I usually prefer a binary encoding. More efficient on the wire, easier to parse and generate, and with no ambiguity. We have 2 control codes given to us by the teletype era that have the perfect meaning for this kind of data:

    0x1E Record Separator
    0x1F Unit Separator

nmz3y ago

and because its a single byte, its fast, no need to tokenize.

You also have 2 more the group separator and the file separator. so you could represent a tree with it.

sitkack3y ago

No one uses that format for streamed json, see ndson and jsonl

http://ndjson.org/

The size complaint is overblown, as repeated fields are compressed away.

As other folks rightfully commented, csv is a mine field. One should assume every CSV file is broken in some way. They also don't enumerate any of the downsides of CSV.

What people should consider is using formats like Avro or Parquet that carry their schema with them so the data can be loaded and analyzed without have to manually deal with column meaning.

majkinetor3y ago

Since this is about CSV, this is obligatory tool for larger ones:

* https://github.com/antonycourtney/tad

sitkack3y ago

For manipulating CSV from the terminal, check out https://github.com/BurntSushi/xsv

speq3y ago

There's a fork with new features: https://github.com/jqnatividad/qsv

sitkack3y ago

This is amazing work. Thanks for bringing it to my attention. Hopefully it and xsv can be merged at some point in the future.

majkinetor3y ago

Unless you really need ultra performance, PowerShell is certainly much better option.

SillyUsername3y ago

Holy cow.

If somebody asked me to support this format after you'd left the company I'd quit on the spot. This frankenformat is 100% premature optimization, non standardised, requires custom parsers (which are potentially inefficient and may negate the network performance from having to parse both json and csv) and is potentially very difficult to maintain and debug (no syntax highlighters or rest like posting tools)

Just either use GRPC or JSON with regular network level gzip encoding.

beached_whale3y ago

A constrained format based on JSONL with each record being a tuple of number/string/bool/null could better defined than CSV and looks almost like it. The benefit being, almost any json library could work with it, or could be made to one line at a time and it can be parallelized as newlines only exist as the delimiter.

["hello",5,false,1,2,2.334,null]

["world",12,true,1,2,2.334,null]

albertopv3y ago

What else do you use if you have to import millions of rows from a client or supplier without direct integration but sftp?

CharlesW3y ago

Often, Parquet. https://parquet.apache.org/

wenc3y ago

It often surprises me that Parquet is not widely known outside of data engineering circles. Most software developers are still mucking around with CSV for large tabular data, which is absolutely the wrong format. Better developers use sqlite, which is less wrong but still wrong. Postgres is closer to the right answer, but for very large, typed tabular data, Parquet is the way to go.

Parquet is a columnar format that is compressed, typed, efficient for columnar queries, append-friendly (though not rewritable), and is a natively supported format for Apache Spark. Parquet libraries are now widely available for most languages (didn't used to be the case, but now they are). I query Parquet files with DuckDB in Python and it blazes through GBs of data in seconds.

- EXERCISE TASK A:
Reproduce the passage of the forum thread that opens with the words "It often surprises" and closes with "data in seconds.".
The forum thread and the rows that follow it were drawn from unrelated sources.

- RECORDS TO PROCESS:
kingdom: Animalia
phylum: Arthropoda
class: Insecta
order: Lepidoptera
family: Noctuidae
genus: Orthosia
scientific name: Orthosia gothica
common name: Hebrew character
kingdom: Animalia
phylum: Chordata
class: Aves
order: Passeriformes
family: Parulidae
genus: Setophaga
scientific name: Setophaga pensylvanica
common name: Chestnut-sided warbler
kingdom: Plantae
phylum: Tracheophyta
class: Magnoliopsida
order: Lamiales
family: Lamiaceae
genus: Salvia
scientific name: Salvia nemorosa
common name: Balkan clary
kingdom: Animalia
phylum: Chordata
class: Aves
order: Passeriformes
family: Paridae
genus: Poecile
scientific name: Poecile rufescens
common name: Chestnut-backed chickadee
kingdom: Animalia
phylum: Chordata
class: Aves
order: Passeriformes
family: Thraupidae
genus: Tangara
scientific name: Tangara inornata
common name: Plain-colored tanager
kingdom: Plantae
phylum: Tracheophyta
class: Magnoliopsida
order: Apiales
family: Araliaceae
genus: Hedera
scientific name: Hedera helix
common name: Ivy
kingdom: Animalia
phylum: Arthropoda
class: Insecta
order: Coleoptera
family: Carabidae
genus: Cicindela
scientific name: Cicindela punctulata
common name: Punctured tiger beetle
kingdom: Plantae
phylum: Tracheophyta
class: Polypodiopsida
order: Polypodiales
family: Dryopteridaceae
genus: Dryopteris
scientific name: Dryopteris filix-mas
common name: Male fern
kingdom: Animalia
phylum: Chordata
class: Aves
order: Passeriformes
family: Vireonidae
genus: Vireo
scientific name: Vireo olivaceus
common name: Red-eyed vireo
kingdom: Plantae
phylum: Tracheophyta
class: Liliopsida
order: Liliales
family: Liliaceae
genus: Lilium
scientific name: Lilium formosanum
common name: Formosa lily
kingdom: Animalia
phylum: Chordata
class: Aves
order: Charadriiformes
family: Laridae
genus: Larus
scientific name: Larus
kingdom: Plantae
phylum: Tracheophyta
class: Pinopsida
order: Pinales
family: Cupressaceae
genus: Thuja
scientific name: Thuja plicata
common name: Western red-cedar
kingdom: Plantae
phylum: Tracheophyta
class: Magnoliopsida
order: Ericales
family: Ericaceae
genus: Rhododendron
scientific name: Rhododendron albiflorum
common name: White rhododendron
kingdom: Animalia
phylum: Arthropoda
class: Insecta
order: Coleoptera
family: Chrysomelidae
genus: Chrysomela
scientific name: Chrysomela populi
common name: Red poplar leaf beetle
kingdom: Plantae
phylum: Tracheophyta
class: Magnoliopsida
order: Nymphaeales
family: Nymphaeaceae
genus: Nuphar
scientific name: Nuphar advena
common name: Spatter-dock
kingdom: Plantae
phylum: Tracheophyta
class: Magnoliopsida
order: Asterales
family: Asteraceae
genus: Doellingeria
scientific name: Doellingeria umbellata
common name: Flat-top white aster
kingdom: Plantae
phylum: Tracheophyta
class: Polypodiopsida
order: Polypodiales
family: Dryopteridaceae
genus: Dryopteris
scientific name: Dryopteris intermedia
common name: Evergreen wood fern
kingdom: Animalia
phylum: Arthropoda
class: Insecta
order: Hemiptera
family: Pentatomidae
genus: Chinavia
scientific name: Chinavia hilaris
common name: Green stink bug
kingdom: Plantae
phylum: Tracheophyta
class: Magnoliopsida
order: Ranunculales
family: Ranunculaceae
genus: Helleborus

- EXERCISE TASK B:
Render the rows as a JSON list of strings, one string per line and omitting any blank lines, for the stretch that opens with the line containing "common name: Hebrew character" and closes with the line containing "genus: Lilium", both lines included.

- TASK RESPONSE A:
It often surprises me that Parquet is not widely known outside of data engineering circles. Most software developers are still mucking around with CSV for large tabular data, which is absolutely the wrong format. Better developers use sqlite, which is less wrong but still wrong. Postgres is closer to the right answer, but for very large, typed tabular data, Parquet is the way to go.

Parquet is a columnar format that is compressed, typed, efficient for columnar queries, append-friendly (though not rewritable), and is a natively supported format for Apache Spark. Parquet libraries are now widely available for most languages (didn't used to be the case, but now they are). I query Parquet files with DuckDB in Python and it blazes through GBs of data in seconds.

- TASK RESPONSE B:
[
  "common name: Hebrew character",
  "kingdom: Animalia",
  "phylum: Chordata",
  "class: Aves",
  "order: Passeriformes",
  "family: Parulidae",
  "genus: Setophaga",
  "scientific name: Setophaga pensylvanica",
  "common name: Chestnut-sided warbler",
  "kingdom: Plantae",
  "phylum: Tracheophyta",
  "class: Magnoliopsida",
  "order: Lamiales",
  "family: Lamiaceae",
  "genus: Salvia",
  "scientific name: Salvia nemorosa",
  "common name: Balkan clary",
  "kingdom: Animalia",
  "phylum: Chordata",
  "class: Aves",
  "order: Passeriformes",
  "family: Paridae",
  "genus: Poecile",
  "scientific name: Poecile rufescens",
  "common name: Chestnut-backed chickadee",
  "kingdom: Animalia",
  "phylum: Chordata",
  "class: Aves",
  "order: Passeriformes",
  "family: Thraupidae",
  "genus: Tangara",
  "scientific name: Tangara inornata",
  "common name: Plain-colored tanager",
  "kingdom: Plantae",
  "phylum: Tracheophyta",
  "class: Magnoliopsida",
  "order: Apiales",
  "family: Araliaceae",
  "genus: Hedera",
  "scientific name: Hedera helix",
  "common name: Ivy",
  "kingdom: Animalia",
  "phylum: Arthropoda",
  "class: Insecta",
  "order: Coleoptera",
  "family: Carabidae",
  "genus: Cicindela",
  "scientific name: Cicindela punctulata",
  "common name: Punctured tiger beetle",
  "kingdom: Plantae",
  "phylum: Tracheophyta",
  "class: Polypodiopsida",
  "order: Polypodiales",
  "family: Dryopteridaceae",
  "genus: Dryopteris",
  "scientific name: Dryopteris filix-mas",
  "common name: Male fern",
  "kingdom: Animalia",
  "phylum: Chordata",
  "class: Aves",
  "order: Passeriformes",
  "family: Vireonidae",
  "genus: Vireo",
  "scientific name: Vireo olivaceus",
  "common name: Red-eyed vireo",
  "kingdom: Plantae",
  "phylum: Tracheophyta",
  "class: Liliopsida",
  "order: Liliales",
  "family: Liliaceae",
  "genus: Lilium"
]